If you did something really fun over the summer, you can go right ahead and skip this article. Just leave the way you came. The rest of us are going to be scratching our brains trying to come up with different ways to say “Good, I guess,” “It was fine,” and “I just didn’t leave the house for three months, thanks for asking.”

Or you could simply let Shakespeare do the talking. Here’s how you should answer the question “How was your summer?” according to the Bard of Avon.

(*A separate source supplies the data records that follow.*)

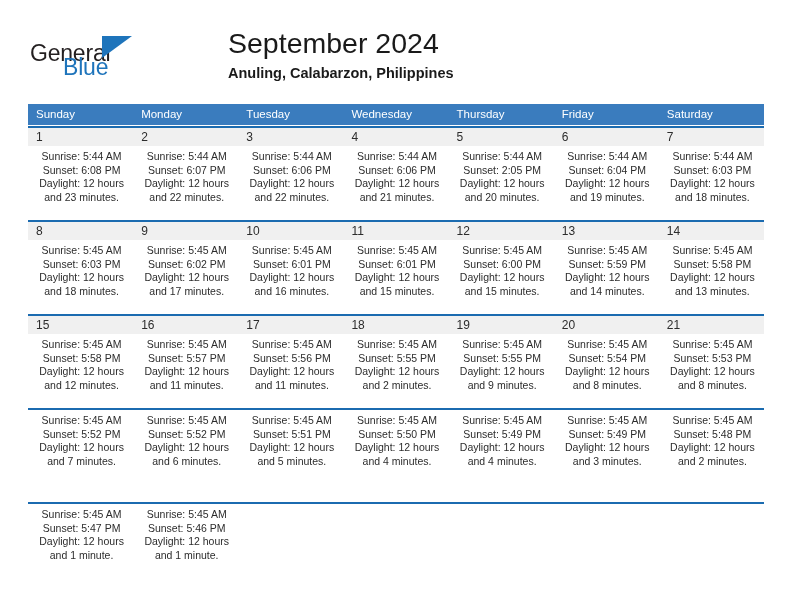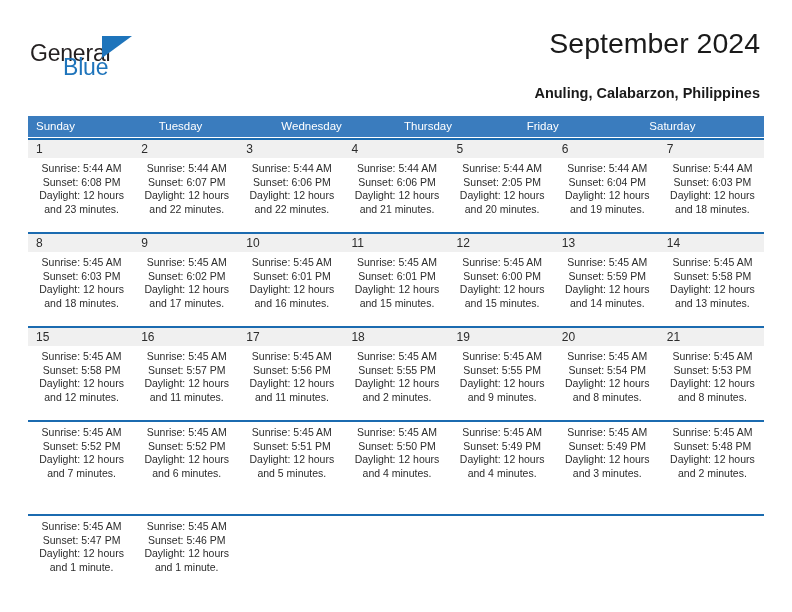--- a/index.html
+++ b/index.html
@@ -48,51 +48,50 @@
     position: absolute;
     left: 33px; top: 22px;
     font-size: 23px;
     letter-spacing: -0.2px;
     color: #1e74bb;
     line-height: 26px;
     font-weight: 400;
   }
   .title-block {
     position: absolute;
-    right: 4px; top: 0;
-    text-align: right;
+    right: 16px; top: 0;
+    text-align: left;
     width: 520px;
   }
   .cal-title {
     font-size: 28.5px;
     font-weight: 400;
     color: #1a1a1a;
     line-height: 34px;
     letter-spacing: 0px;
   }
   .cal-subtitle {
-    margin-top: 24px;
+    margin-top: 4px;
     font-size: 14.5px;
     font-weight: 700;
     color: #1a1a1a;
     line-height: 18px;
   }
 
   
   .calendar {
     position: absolute;
     left: 28px; top: 104px;
     width: 736px;
   }
   .weekdays {
     display: flex;
     width: 100%;
     background: #3a7cbe;
     height: 21px;
-    margin-top: 12px;
   }
   .weekday {
     flex: 1 1 0;
     color: #ffffff;
     font-size: 11.5px;
     line-height: 21px;
     padding-left: 8px;
     white-space: nowrap;
     overflow: hidden;
   }
@@ -152,20 +151,21 @@
     <div class="title-block">
       <div class="cal-title">September 2024</div>
       <div class="cal-subtitle">Anuling, Calabarzon, Philippines</div>
     </div>
 
   </div>
 
   <div class="calendar">
     <div class="weekdays" id="weekday-header">
         <div class="weekday">Sunday</div>
+        <div class="weekday">Monday</div>
         <div class="weekday">Tuesday</div>
         <div class="weekday">Wednesday</div>
         <div class="weekday">Thursday</div>
         <div class="weekday">Friday</div>
         <div class="weekday">Saturday</div>
       </div>
     <div id="weeks-container">
         <div class="week">
           <div class="week-daynums">
             <div class="daynum">1</div>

If you feel like summer lasted all of five minutes, you reply:
“Swift as a shadow, short as any dream.”
A Midsummer Night’s Dream, Act 1, Scene 1

If you had a miserable summer job, you reply:
“It was vile and bad.”
The Comedy of Errors, Act 5, Scene 1

If you watched the trailer for Tom Hooper’s upcoming adaptation of Cats, you reply:
“O, woe is me,
To have seen what I have seen!”
Hamlet, Act 3, Scene 1

If you didn’t have air conditioning, you reply:
[Aside.] “Too hot, too hot!”
The Winter’s Tale, Act 1, Scene 2

If you slept for like 80% of it, you reply:
“I enjoy’d the golden dew of sleep.”
Richard III, Act 4, Scene 1

If you watched the rise and fall of Jeremy Renner’s app happen in real time, you reply:
“It was a disaster of war that Caesar himself could not have prevented.”
All’s Well That Ends Well, Act 3, Scene 6

If you spent the entire summer watching The Great British Bake-Off, you reply:
“I wasted time, and now doth time waste me.”
Richard II, Act 5, Scene 5

If you spent a lot of time outside, you reply:
“Full of moths.”
Coriolanus, Act 1, Scene 3

If you thought you were going to have a Hot Girl Summer but all you accomplished was eating unprecedented amounts of Cheetos at ungodly hours, you reply:
“Oft expectation fails, and most oft there where most it promises.”
All’s Well That Ends Well, Act 2, Scene 1

If you want to cultivate an air of mystery around what you did, you reply:
“‘Tis neither here nor there.”
Othello, Act 4, Scene 3

If you didn’t do any of the summer reading, you reply:
“Summer’s lease hath all too short a date.”
—Sonnet 18, ln. 4

If you love warm weather and you’re already dreading the snow, you reply:
“Now is the winter of our discontent.”
Richard III, Act 1, Scene 1

If your summer was sweaty and boring but there were also good things like Detective Pikachu and Lil Nas X on Twitter, you reply:
“The web of our life is of a mingled yarn, good and ill together.”